Over the coming decades, advances in genetic engineering are going to pose many tricky questions of morality. Splice is one of the first, and best, films to explore these issues.
Its horrific elements wont endear it to the squeamish. In the gloopiness of the special effects, with its sense of oozing corruption and sticky sensuality, it resembles the first two Alien movies and David Cronenbergs icky remake of The Fly.
With its quirky, tragi-comic tone, the film Splice most resembles is Bride of Frankenstein (1935). It can hardly be a coincidence that the leading characters names are Elsa, surely named after Elsa Lanchester, who played the title character, and Clive, after Colin Clive, who played Frankenstein.
Though now acknowledged as a classic, The Bride of Frankenstein didnt go down well on release, because it had a sense of humour. Splice has one too.
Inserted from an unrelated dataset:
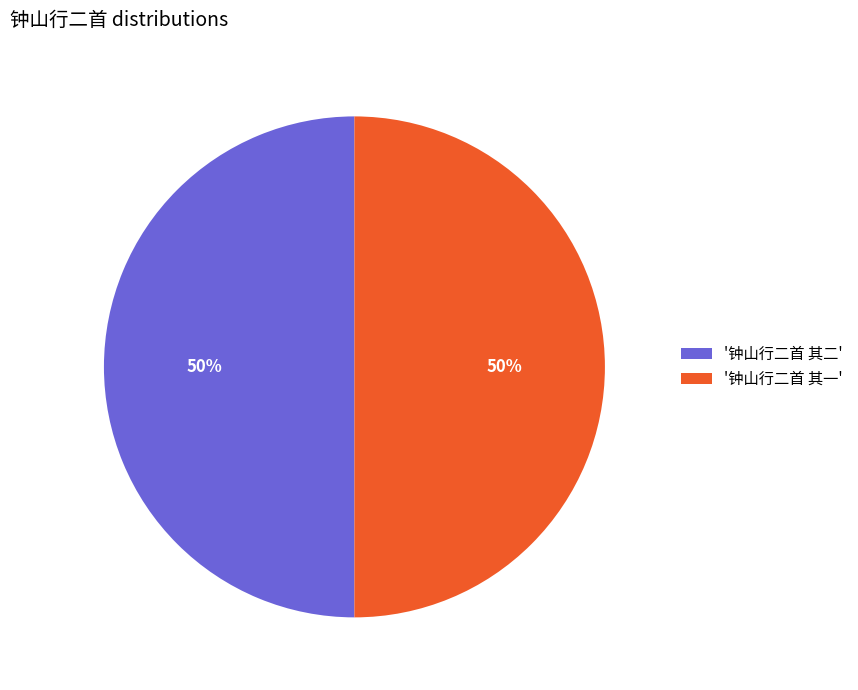

Is it true that '钟山行二首 其二' is 42% of the pie?

False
An especially funny sequence, where a demonstration of Ginger mating with Fred goes horribly wrong, is followed by an aftermath thats very cleverly written and acted and not at all as you would expect in a conventional horror flick.
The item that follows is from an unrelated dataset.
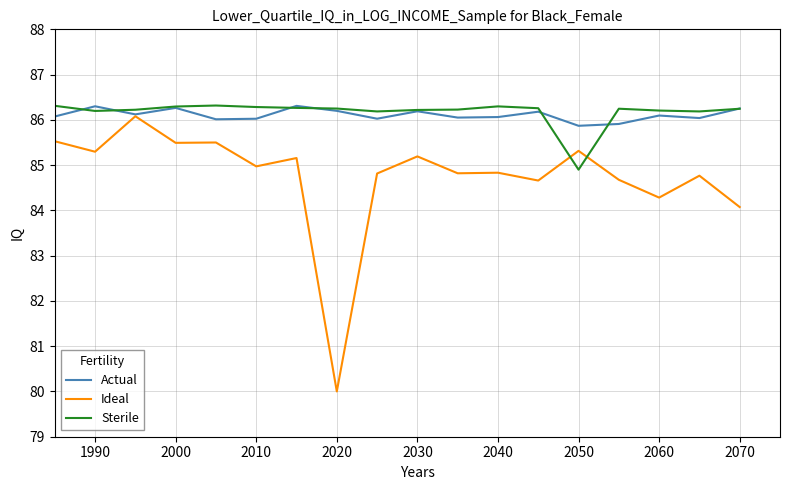

Which series has the widest spread of values?

Ideal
Such unusual, jarring changes from horror to comedy and then to something entirely different, may confuse or even annoy audiences expecting a run-of-the-mill creature feature.
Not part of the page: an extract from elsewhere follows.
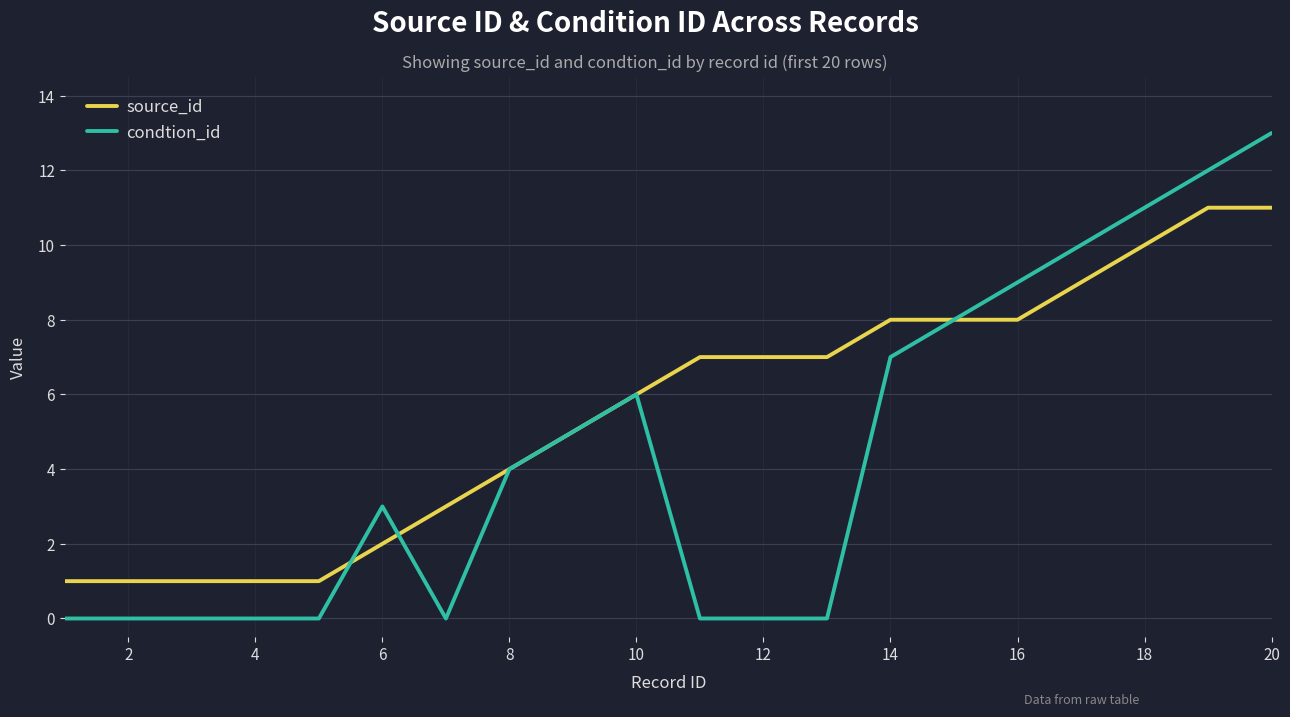

What are all the series names shown in the legend?

source_id, condtion_id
But I admired its weirdness and ambition. I even liked its willingness to explore the kinky side of its subject-matter. Most sci-fi nowadays is obsessed with violence. Its a change to see one in which the sexual impulse is given fair play. It makes sense that Dren, who is maturing at an inhumanly fast rate, would wish to reproduce before she dies, and wouldnt be fussy about how she does it.
Splice isnt just horror, or science fiction. It is a film about parenting, here portrayed in an ingeniously unfamiliar way, as just another form of genetic experimentation. The film is at its most subversive when it reveals the truth of just how damaged Elsa has been by her childhood, and Drens forthright response to Elsas botched attempts at mothering.
Every other movie about scientific experimentation has been about the hubris of playing God. This ones about the equally demanding challenge of trying to be a Father and Mother.
The film benefits from two leading actors who arent afraid to be unsympathetic. Adrien Brody and Sarah Polley behave foolishly and occasionally cruelly, but always convincingly. They are even impressive in the later scenes, when they are fighting for their lives while barely on speaking terms.
Canada-based director Vincenzo Natali, a serious talent worthy of bigger budgets, made two previous films which are worth checking out, even though they made little impact at the multiplexes: Cube (1998), inventive sci-fi with a nightmarish sense of claustrophobia, and Cypher (2002), a stylish noir thriller featuring a superb, underrated performance by Jeremy Northam.
Its easy to detect in Splice the constructive influence of Natalis executive producer, Guillermo del Toro. Theres a freaky sensuality of the kind that made Pans Labyrinth memorable. As with Del Toros Hellboy pictures, the special effects are spectacular for a movie without a blockbuster budget.
Splice is not only Natalis most promising film yet; it ranks among the most unusual and innovative films of the year.